• **EXTRAIT DU DOCUMENT**
┏━━

Les Chevaliers d’Héliopolis – Tome 01 : Nigredo, l’œuvre au noir

Les Chevaliers d’Héliopolis – Tome 01 : Nigredo, l’œuvre au noir

Ésotérisme et érotisme, Histoire de France et petites histoires réinventées : Jodorowsky au scénario et Jérémy au dessin nous livrent le premier tome d’une aventure plus fantastique qu’alchimique, parfaitement lisible et passionnante ! Une chronique qui laisse la parole au dessinateur Jérémy…

 

J’avoue, au risque de déplaire à bien des amateurs de bande dessinée, n’avoir jamais été passionné par les scénarios d’Alejandro Jodorowsky. Souvent alambiqués à l’extrême, souvent aussi assez creux et se contentant d’user de symbolismes grappillés ici et là, ses récits, films et romans ne font pas vraiment partie de mes préférences. Mais ici, dans cet album puissant, je me dois aussi d’avouer que  » Jodo  » réussit à me séduire, par son texte, par la manière dont il raconte les personnages qu’il a créés et imaginés.

┗━━

• **OBJECTIF**
D'après la chronique sur Les Chevaliers d'Héliopolis, qui a fait le dessin du premier tome ? Pour répondre, appuyez-vous uniquement sur la chronique.

• **RELEVÉS DE DONNÉES**
┏━━

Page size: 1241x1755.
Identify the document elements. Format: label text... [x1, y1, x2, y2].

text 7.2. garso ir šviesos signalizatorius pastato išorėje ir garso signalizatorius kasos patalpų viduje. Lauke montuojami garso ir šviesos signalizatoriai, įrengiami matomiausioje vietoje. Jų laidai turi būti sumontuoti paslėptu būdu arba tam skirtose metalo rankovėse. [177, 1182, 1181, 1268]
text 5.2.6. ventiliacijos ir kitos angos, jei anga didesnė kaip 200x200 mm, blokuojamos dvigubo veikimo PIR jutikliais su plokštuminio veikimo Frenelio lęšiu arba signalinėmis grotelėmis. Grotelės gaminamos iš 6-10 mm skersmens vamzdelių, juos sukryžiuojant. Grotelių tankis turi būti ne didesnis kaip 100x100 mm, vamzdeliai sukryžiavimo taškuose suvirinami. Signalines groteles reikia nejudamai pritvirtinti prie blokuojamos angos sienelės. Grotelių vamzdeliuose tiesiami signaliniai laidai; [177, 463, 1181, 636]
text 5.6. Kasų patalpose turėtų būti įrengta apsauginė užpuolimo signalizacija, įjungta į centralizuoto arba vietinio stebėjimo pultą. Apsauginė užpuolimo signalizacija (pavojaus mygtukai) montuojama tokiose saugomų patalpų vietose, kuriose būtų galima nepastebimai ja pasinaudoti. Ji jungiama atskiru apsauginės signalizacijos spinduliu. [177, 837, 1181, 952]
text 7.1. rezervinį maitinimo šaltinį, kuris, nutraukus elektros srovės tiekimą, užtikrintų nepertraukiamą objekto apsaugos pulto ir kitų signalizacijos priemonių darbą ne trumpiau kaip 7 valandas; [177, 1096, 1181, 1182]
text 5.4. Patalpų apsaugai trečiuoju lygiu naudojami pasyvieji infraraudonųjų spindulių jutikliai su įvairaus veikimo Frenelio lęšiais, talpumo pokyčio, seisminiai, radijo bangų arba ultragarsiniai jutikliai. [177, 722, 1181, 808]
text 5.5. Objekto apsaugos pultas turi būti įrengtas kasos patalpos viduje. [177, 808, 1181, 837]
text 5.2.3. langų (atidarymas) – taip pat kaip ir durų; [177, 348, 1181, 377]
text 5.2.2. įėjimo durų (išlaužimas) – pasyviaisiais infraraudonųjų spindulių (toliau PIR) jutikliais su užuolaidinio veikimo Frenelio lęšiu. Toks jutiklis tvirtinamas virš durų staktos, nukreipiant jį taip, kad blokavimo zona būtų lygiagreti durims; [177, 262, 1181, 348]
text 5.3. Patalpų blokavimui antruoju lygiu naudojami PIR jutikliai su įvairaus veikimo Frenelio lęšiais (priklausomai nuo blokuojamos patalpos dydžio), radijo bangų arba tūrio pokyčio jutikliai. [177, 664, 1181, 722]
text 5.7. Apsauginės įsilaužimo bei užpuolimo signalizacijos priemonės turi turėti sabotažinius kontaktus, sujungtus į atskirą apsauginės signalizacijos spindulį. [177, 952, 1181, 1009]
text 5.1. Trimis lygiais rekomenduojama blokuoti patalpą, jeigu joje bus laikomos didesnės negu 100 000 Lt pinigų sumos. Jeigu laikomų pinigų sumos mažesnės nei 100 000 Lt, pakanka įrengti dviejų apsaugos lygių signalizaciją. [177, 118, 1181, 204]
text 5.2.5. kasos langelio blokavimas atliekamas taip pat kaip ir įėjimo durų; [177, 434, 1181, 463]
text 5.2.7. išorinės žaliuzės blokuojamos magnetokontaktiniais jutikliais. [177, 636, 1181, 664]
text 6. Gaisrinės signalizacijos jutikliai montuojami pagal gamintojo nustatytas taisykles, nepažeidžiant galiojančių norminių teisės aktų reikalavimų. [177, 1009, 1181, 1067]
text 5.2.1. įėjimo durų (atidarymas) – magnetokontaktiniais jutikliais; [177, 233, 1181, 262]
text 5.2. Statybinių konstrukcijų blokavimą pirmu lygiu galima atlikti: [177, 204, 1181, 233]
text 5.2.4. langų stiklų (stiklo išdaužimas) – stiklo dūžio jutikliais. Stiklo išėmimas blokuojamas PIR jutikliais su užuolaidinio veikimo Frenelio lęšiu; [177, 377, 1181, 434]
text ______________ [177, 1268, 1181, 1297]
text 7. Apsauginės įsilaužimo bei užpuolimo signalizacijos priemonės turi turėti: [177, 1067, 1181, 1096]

┗━━
┏━━

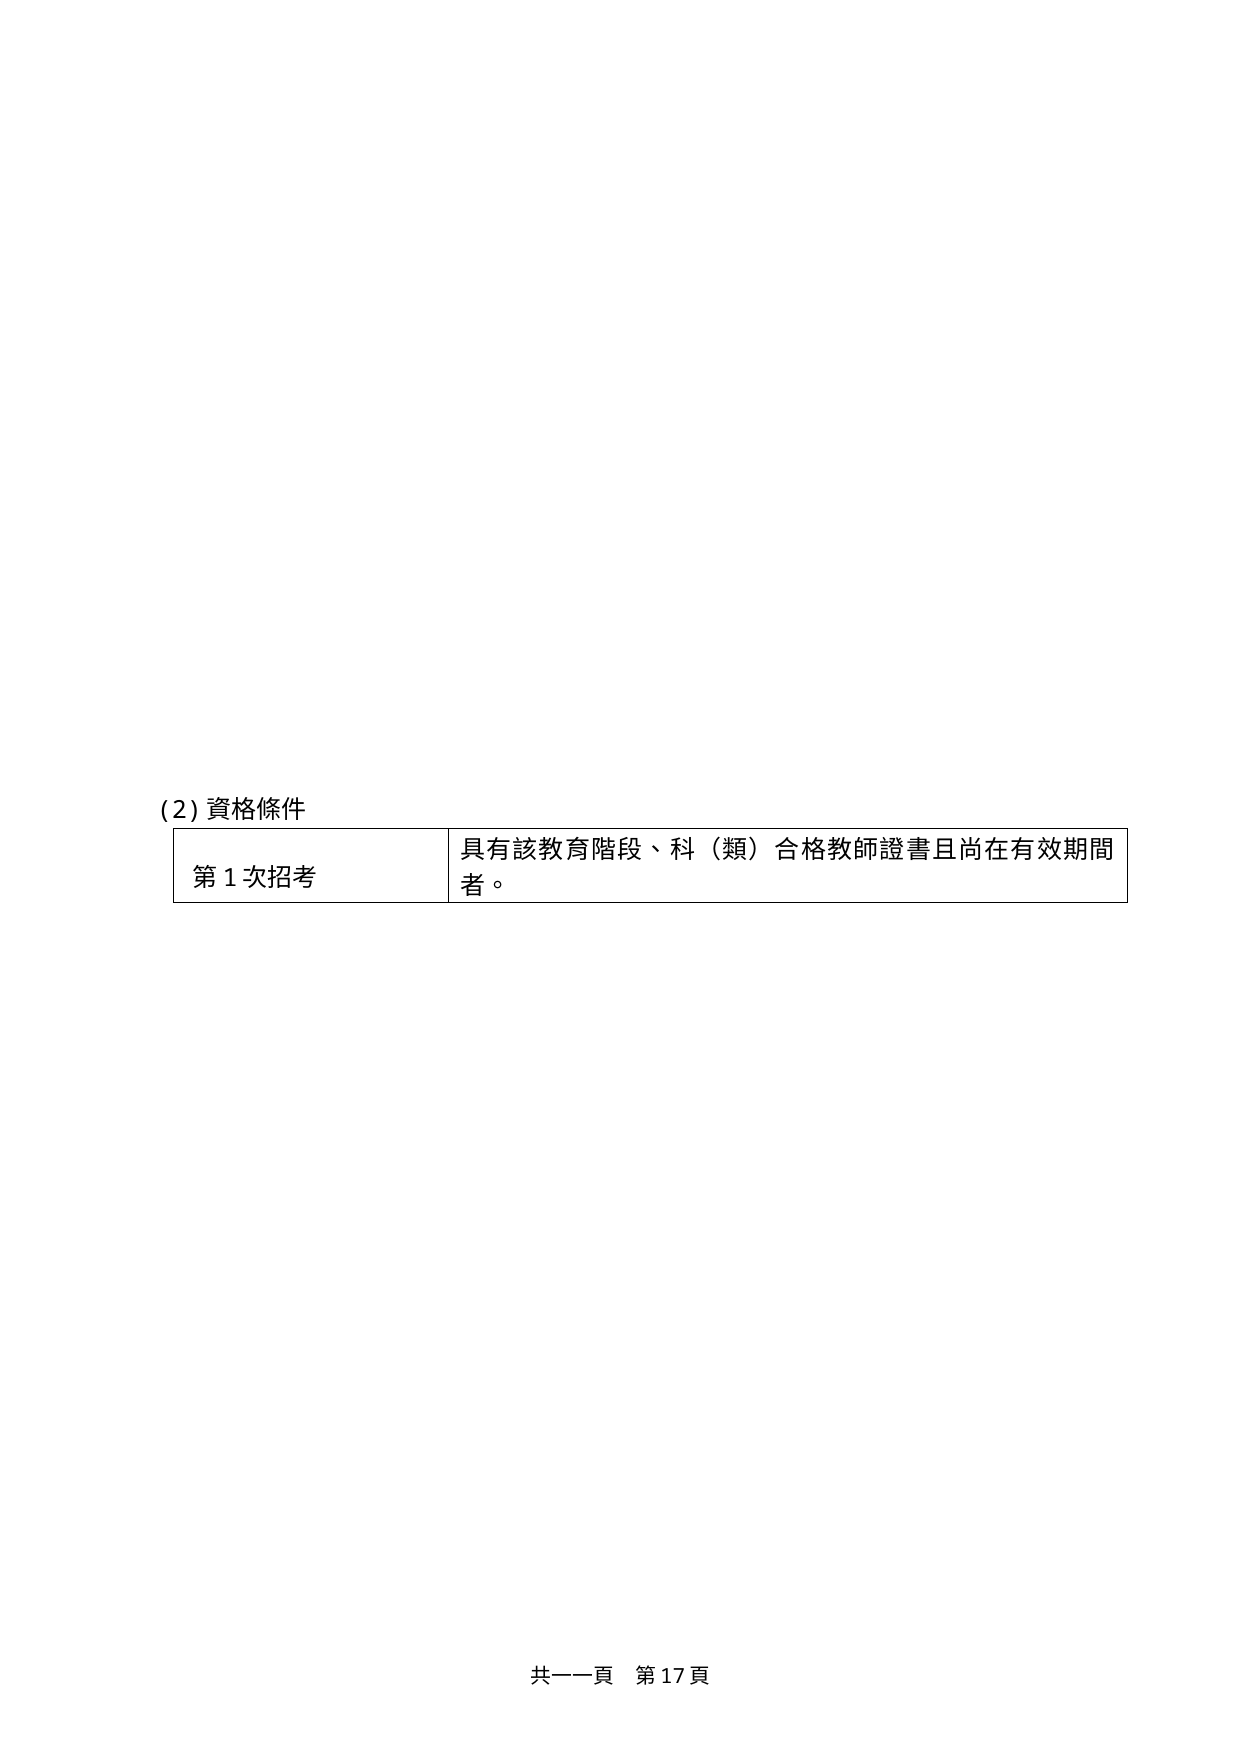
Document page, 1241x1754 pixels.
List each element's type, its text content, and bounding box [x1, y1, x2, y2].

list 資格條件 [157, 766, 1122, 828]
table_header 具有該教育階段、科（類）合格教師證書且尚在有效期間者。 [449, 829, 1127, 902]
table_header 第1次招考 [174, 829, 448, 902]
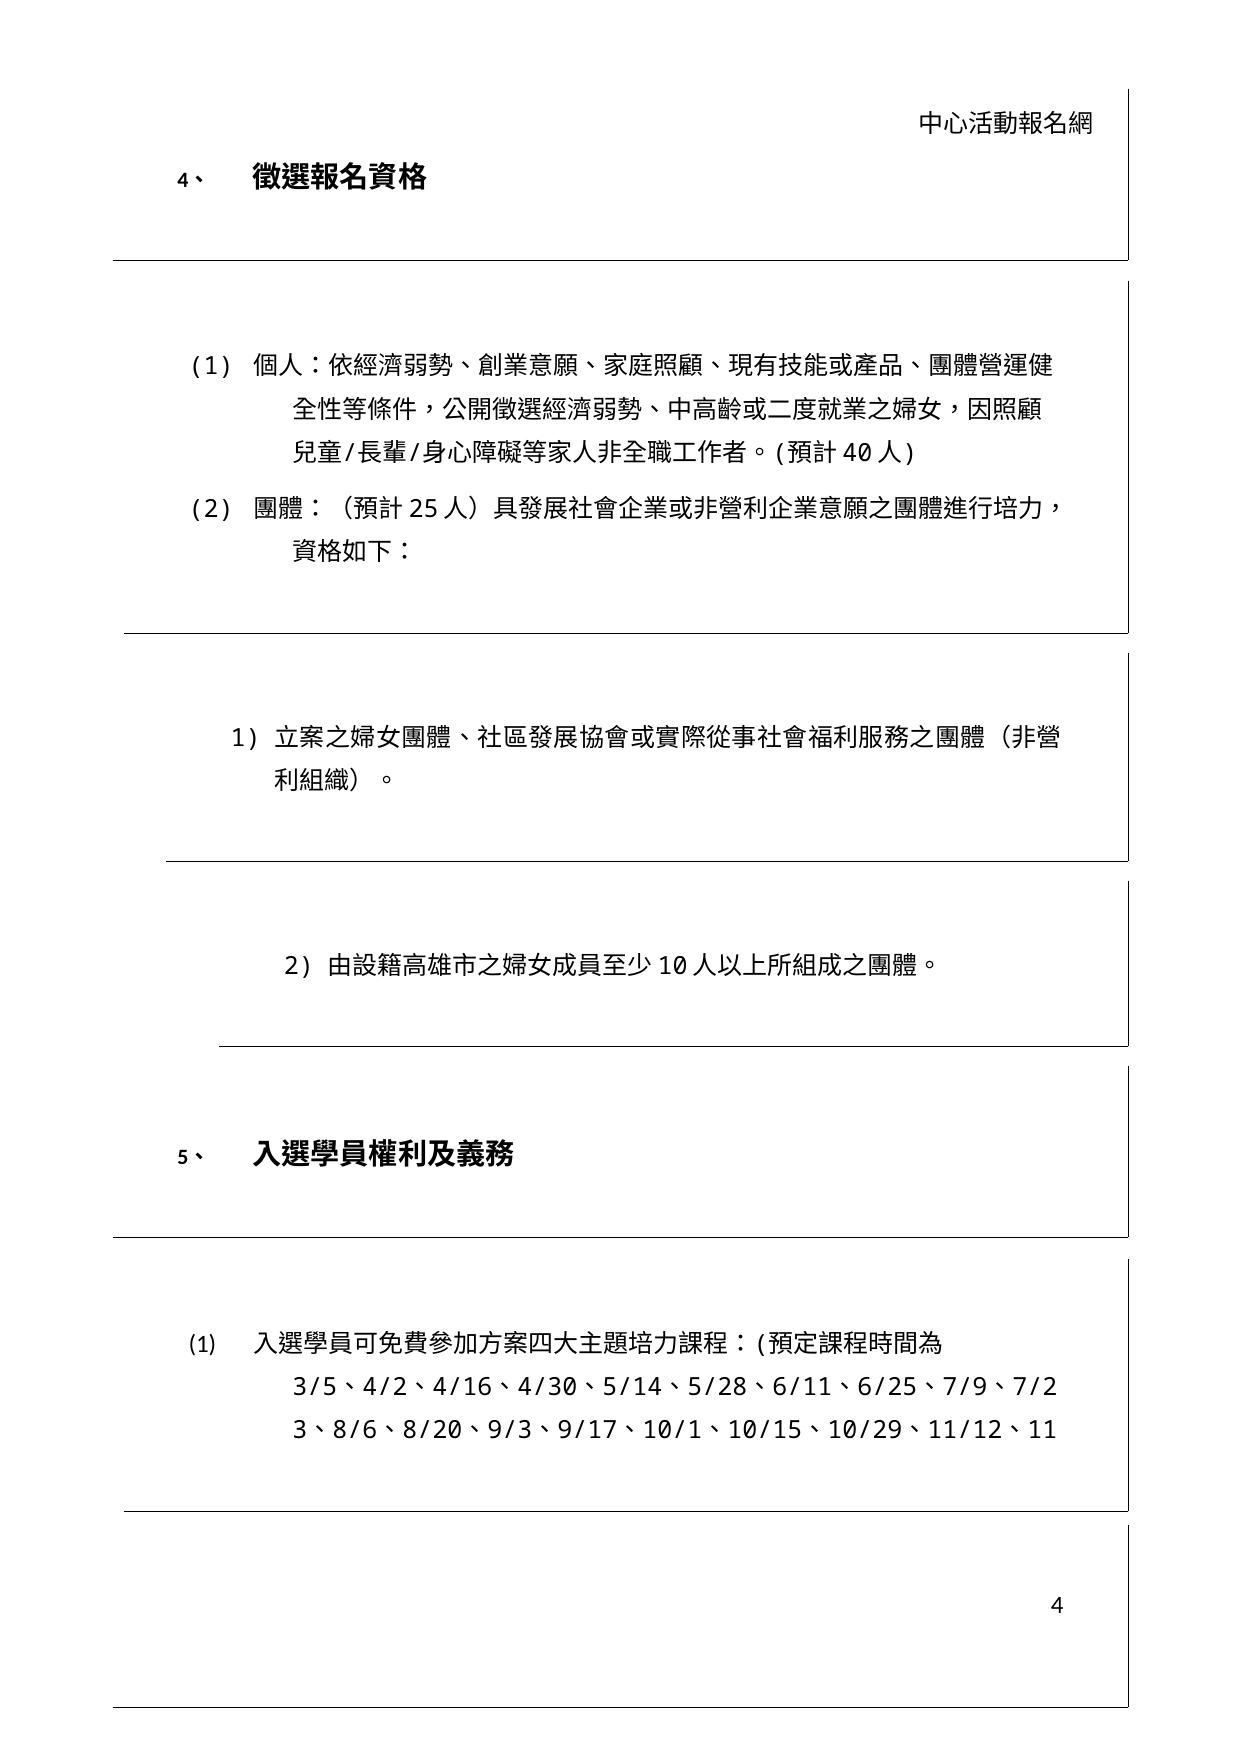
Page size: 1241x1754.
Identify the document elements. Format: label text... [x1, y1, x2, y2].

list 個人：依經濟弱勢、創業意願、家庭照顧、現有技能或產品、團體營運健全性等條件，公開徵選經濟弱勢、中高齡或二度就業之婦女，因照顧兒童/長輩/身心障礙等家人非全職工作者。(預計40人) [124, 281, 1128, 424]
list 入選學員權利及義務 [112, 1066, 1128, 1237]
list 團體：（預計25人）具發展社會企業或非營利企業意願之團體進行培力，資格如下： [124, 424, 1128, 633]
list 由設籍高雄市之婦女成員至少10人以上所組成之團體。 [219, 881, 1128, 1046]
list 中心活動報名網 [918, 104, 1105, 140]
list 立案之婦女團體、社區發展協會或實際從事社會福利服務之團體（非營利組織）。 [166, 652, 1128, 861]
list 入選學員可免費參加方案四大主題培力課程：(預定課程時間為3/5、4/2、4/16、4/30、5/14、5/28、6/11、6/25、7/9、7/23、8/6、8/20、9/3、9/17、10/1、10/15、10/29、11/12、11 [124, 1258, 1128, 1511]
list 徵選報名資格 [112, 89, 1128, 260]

┗━━

• **RÉPONSE RÉDIGÉE**
Jérémy.